Similarly, Meta Descriptions need the same type of optimization, but in a longer sentence format. A scenario we see often is website companies taking customer’s sites live without any Meta Descriptions, which is something that should be addressed immediately if search engines are of any importance to you. A proper Meta description will look like the example below:
“Known for its award-winning Tom Fazio design, Blue Frog Golf Club is one of the best public golf courses in Toledo, Ohio. Book a tee time today!”
Title Tags and Meta Descriptions will periodically need to be rewritten. This lets Google know that the website isn’t stale or stagnant, and it gives you a new opportunity to make adjustments to the current information you’re providing Google and other search engines.
Tip #3: Monitor & Improve Page Load Speed
Google and the other search engines are sticklers about website load speed and rightfully so! No one likes to visit a website that takes forever to load. With search engines being in the business of showing you things you want to see, they do everything they can to avoid sending you to a slow website. Google has publicly stated that faster websites will win more search engine visibility. They aren’t trying to hide it. In fact, they are encouraging businesses and web developers to put more emphasis on site speed than just about anything else. That should tell you something.
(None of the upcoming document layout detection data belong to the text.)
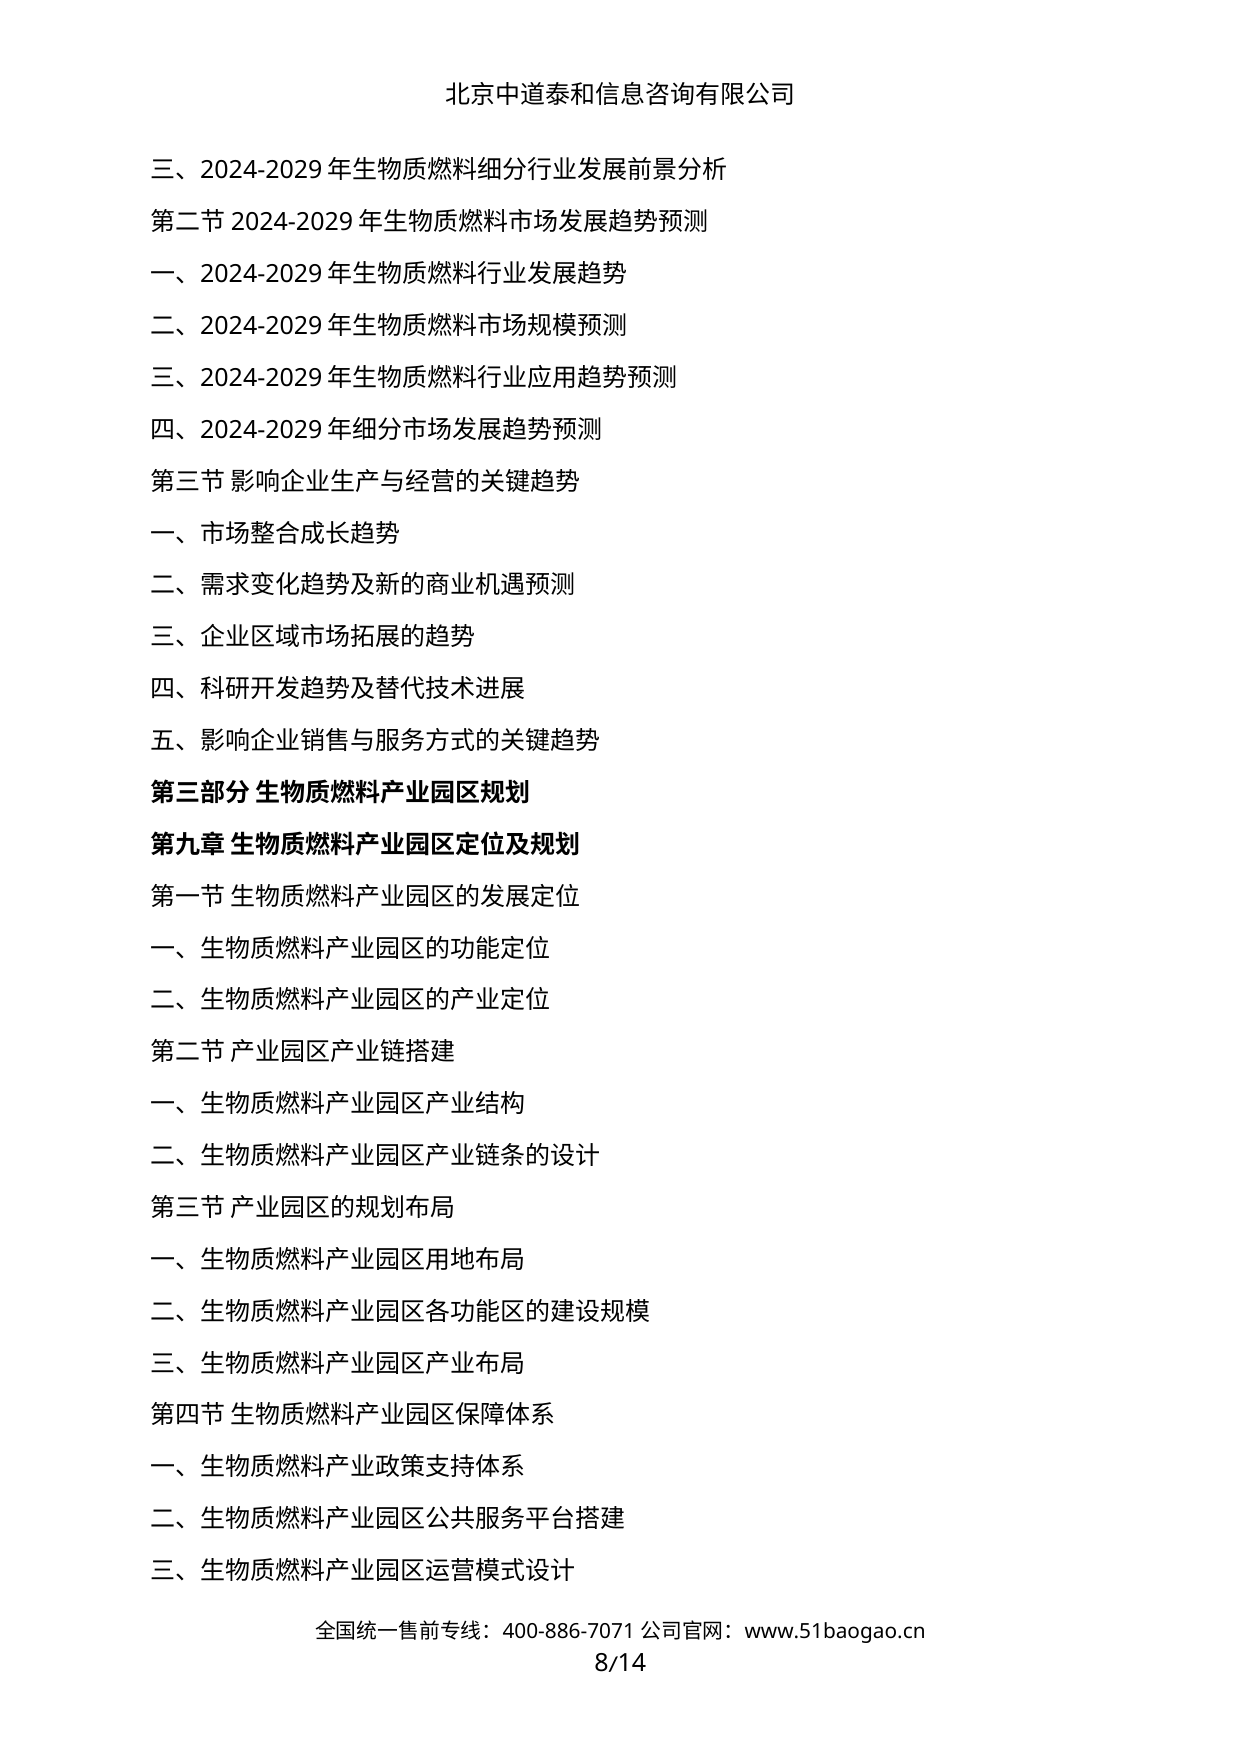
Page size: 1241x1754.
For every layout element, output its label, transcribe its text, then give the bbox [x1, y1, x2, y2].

text 一、2024-2029年生物质燃料行业发展趋势 [150, 254, 1090, 290]
text 五、影响企业销售与服务方式的关键趋势 [150, 721, 1090, 757]
text 第三部分 生物质燃料产业园区规划 [150, 772, 1090, 809]
text 二、生物质燃料产业园区产业链条的设计 [150, 1136, 1090, 1172]
text 第三节 影响企业生产与经营的关键趋势 [150, 461, 1090, 497]
text 二、生物质燃料产业园区的产业定位 [150, 980, 1090, 1016]
text 一、生物质燃料产业园区用地布局 [150, 1239, 1090, 1276]
text 三、生物质燃料产业园区运营模式设计 [150, 1551, 1090, 1587]
text 三、生物质燃料产业园区产业布局 [150, 1343, 1090, 1379]
text 一、生物质燃料产业政策支持体系 [150, 1447, 1090, 1483]
text 四、科研开发趋势及替代技术进展 [150, 669, 1090, 705]
text 第三节 产业园区的规划布局 [150, 1187, 1090, 1224]
text 第二节 2024-2029年生物质燃料市场发展趋势预测 [150, 202, 1090, 238]
text 二、2024-2029年生物质燃料市场规模预测 [150, 306, 1090, 342]
text 二、需求变化趋势及新的商业机遇预测 [150, 565, 1090, 601]
text 第二节 产业园区产业链搭建 [150, 1032, 1090, 1068]
text 第九章 生物质燃料产业园区定位及规划 [150, 824, 1090, 861]
text 一、生物质燃料产业园区产业结构 [150, 1084, 1090, 1120]
text 三、2024-2029年生物质燃料行业应用趋势预测 [150, 357, 1090, 394]
text 四、2024-2029年细分市场发展趋势预测 [150, 409, 1090, 446]
text 第一节 生物质燃料产业园区的发展定位 [150, 876, 1090, 912]
text 二、生物质燃料产业园区各功能区的建设规模 [150, 1291, 1090, 1327]
text 二、生物质燃料产业园区公共服务平台搭建 [150, 1499, 1090, 1535]
text 第四节 生物质燃料产业园区保障体系 [150, 1395, 1090, 1431]
text 三、2024-2029年生物质燃料细分行业发展前景分析 [150, 150, 1090, 186]
text 三、企业区域市场拓展的趋势 [150, 617, 1090, 653]
text 一、生物质燃料产业园区的功能定位 [150, 928, 1090, 964]
text 一、市场整合成长趋势 [150, 513, 1090, 549]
Google offers a PageSpeed Insights tool that helps businesses determine the areas of their website that are slowing it down. Since all websites are not created equally, we find that each website has its own unique page speed hurdles. For some, the hurdle is having images that are formatted too large and just take up unnecessary bandwidth. Other websites may have larger issues, such as a poorly performing hosting server or third-party software that delays page load times. Google’s PageSpeed Insights tool is a great place to start and will set you down the right path.
Tip #4: Make Sure Redirects are in Place
With more and more golf courses fully understanding the importance of their website, it seems that these websites are getting updated more often, which is a great thing! However, anytime pages come and go, we need to get into the habit of 301 redirecting the old page to the new page. A 301 redirect indicates the permanent moving of a web page from one location to another. This prevents people from being sent to embarrassing 404 pages. Below are a few examples of when to use a 301 redirect:
- Did you get a new website made? Make sure there are 301 redirects in place.
- Did you update a page from “2020 Rates” to “2021 Rates”? Make sure there’s a redirect.
- Deleted old or outdated pages on your website? Redirect those to the homepage or most relatable page.
Tip #5: Write More Homepage Content
With today’s web design trends, it seems that websites are being made with more of an emphasis on images and videos than the actual information on the page. That said, Google and the other search engines still use the copy on the page to understand its context. Therefore, it’s as important as ever to make sure your homepage, at minimum, still has enough copy.
“Enough” is relative to the competition in the local market, but we recommend trying to include 1,000 words of copy on your homepage. While you may notice a website with little copy rank well on Google from time to time, there is a strong correlation between word count and improved search engine visibility. While this is true for all pages, the homepage is certainly the biggest opportunity, especially with websites today including less and less copy.
If you’re struggling to write more copy, try compiling a FAQ section on your homepage. This can help you populate the page with more content without having to write in long paragraph form. People often include the course’s history, notes about the ownership, affiliations, and more. While it may seem like a waste of time because you think “no one will ever read this”, I can assure you the robots at Google will!